After scanning data to get a lay of the land, I like to then start moving closer to people and their impressions of the business and its website. This is when I conduct some initial user testing to get quick impressions. These are general users and not a qualified user test group, but they are good for gathering that first impression.

I also like to make an evaluation of the website and web presence at this time, to look at how the home page is laid out, the navigation, SEO factors, performance, and social media listings. At this stage technical issue can come to light that play into a user’s experience.

User Interviews

This is when I get to talk to customers and potential customers. I formulate groups of questions to address issues discovered earlier in the process, business goals, and to fill in holes of understanding about the customers’ experience. It’s time to learn from the users and start testing our hypothesis of what the issues are for the website. I can also verify shopping preferences, pain points, and interests directly from users instead of pulling those from stats alone.
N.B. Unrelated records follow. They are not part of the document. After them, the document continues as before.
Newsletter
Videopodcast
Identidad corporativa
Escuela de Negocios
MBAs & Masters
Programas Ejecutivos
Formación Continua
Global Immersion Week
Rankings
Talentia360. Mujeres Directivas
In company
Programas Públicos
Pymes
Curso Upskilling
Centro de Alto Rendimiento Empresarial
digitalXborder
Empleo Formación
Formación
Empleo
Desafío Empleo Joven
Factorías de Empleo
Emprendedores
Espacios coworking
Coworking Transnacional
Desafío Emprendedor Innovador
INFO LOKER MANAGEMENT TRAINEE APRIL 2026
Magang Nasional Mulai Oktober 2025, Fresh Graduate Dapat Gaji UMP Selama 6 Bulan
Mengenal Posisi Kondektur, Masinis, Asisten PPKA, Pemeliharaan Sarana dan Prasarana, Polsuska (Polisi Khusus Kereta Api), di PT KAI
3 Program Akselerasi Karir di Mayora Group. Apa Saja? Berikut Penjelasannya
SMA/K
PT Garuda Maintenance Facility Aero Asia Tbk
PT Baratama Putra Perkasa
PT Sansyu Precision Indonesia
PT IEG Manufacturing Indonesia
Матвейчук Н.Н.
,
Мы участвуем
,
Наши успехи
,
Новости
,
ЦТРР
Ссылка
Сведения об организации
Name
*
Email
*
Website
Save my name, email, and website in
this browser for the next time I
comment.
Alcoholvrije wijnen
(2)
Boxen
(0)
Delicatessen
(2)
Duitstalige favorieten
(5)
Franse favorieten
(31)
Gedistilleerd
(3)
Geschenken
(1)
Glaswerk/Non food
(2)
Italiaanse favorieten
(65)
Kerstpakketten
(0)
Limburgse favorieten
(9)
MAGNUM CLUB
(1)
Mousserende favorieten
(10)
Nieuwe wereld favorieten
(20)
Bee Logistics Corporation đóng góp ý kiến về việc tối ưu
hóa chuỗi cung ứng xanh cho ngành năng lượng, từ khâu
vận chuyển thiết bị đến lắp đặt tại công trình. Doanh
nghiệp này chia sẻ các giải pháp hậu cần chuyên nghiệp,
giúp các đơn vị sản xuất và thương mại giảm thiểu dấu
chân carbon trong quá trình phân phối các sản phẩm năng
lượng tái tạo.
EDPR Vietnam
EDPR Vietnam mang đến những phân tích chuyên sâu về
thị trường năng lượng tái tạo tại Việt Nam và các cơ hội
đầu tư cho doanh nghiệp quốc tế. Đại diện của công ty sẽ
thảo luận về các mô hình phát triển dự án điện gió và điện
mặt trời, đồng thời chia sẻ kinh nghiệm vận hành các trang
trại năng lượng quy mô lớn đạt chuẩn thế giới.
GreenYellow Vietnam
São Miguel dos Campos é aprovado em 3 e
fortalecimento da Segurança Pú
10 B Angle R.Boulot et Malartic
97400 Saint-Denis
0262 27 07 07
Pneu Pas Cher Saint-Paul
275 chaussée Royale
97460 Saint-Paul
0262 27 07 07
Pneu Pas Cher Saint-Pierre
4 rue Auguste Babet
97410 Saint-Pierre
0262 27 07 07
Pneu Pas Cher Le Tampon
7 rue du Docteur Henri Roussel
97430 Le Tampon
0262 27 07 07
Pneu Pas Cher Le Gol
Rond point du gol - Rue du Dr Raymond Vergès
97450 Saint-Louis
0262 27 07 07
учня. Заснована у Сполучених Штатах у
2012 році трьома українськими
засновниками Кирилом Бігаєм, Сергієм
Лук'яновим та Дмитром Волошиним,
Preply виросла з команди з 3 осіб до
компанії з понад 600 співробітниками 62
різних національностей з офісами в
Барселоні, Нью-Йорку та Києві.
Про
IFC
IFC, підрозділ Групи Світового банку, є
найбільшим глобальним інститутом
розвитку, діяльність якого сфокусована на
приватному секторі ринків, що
I then make sure that the questions are open ended and not leading so that answers will not be influenced by them. I arrange the flow of conversation with the users to make it more natural as well.

To gather participants for this project, I wanted to make sure to gather potential customers as well as current ones to get information from those who didn’t purchase as well. I arranged various methods to gather interviewees both from the site and social media platforms. Interviews were performed over the phone with their answers broken down into a spreadsheet so that I could then generate reports and look for patterns.


After all of this data gathering and research, it was time to put results into usable deliverables that Company C could use in their operational decisions, to guide the e-commerce redesign, and even in pitches to potential investors.

User Personas

The personals help paint a picture of the typical customer groups that Company C works with. The information is meant to humanize them as well as show the different motivations and pain points they experience. Marketing plans can be better tailored based on the personals to speak more directly and effectively to each group. The platform and account maintenance can be optimized considering the needs of each persona. Plus it helps departments that do not typically interact with customers gain a better understanding of who the company is working for.

These personas are more on the detailed end with demographics and technology preferences playing a key role into the redesign project.

Experience Map

The experience map is an opportunity to look at the entire experience a user has with a company from marketing and social media, to the website, then customer support and receiving the product, and finally to continuing on as a valued customer. This is an opportunity to look at the entire process from the customer’s perspective and see if there are holes that need to be filled. It also showed some stellar work that some departments were doing and that customers were very pleased with.

A customer experience map should be a living document, that once created is updated and tweaked as processes and the business change.


First of all, with the user research that I performed and materials presented to the client, I was able to introduce a user-centered philosophy into their company and how they deal with customers. They adopted many of these user-centered approaches which helped their business.

A key point of project was to investigate the jump between their account and payment interfaces, which was a driver behind a proposed $10K redevelopment project. My research found that this was not an issue with customers, but that there was an opportunity to improve the experience with their account interface to improve clarity and create opportunity for customers to return, refer friends, and become evangelists to help further the sales and the brand.

The materials I developed for them, especially the user personas, were put to work within the company moving forward as well as presented in funding rounds to show that they were a well-prepared startup. This helped them gain funding.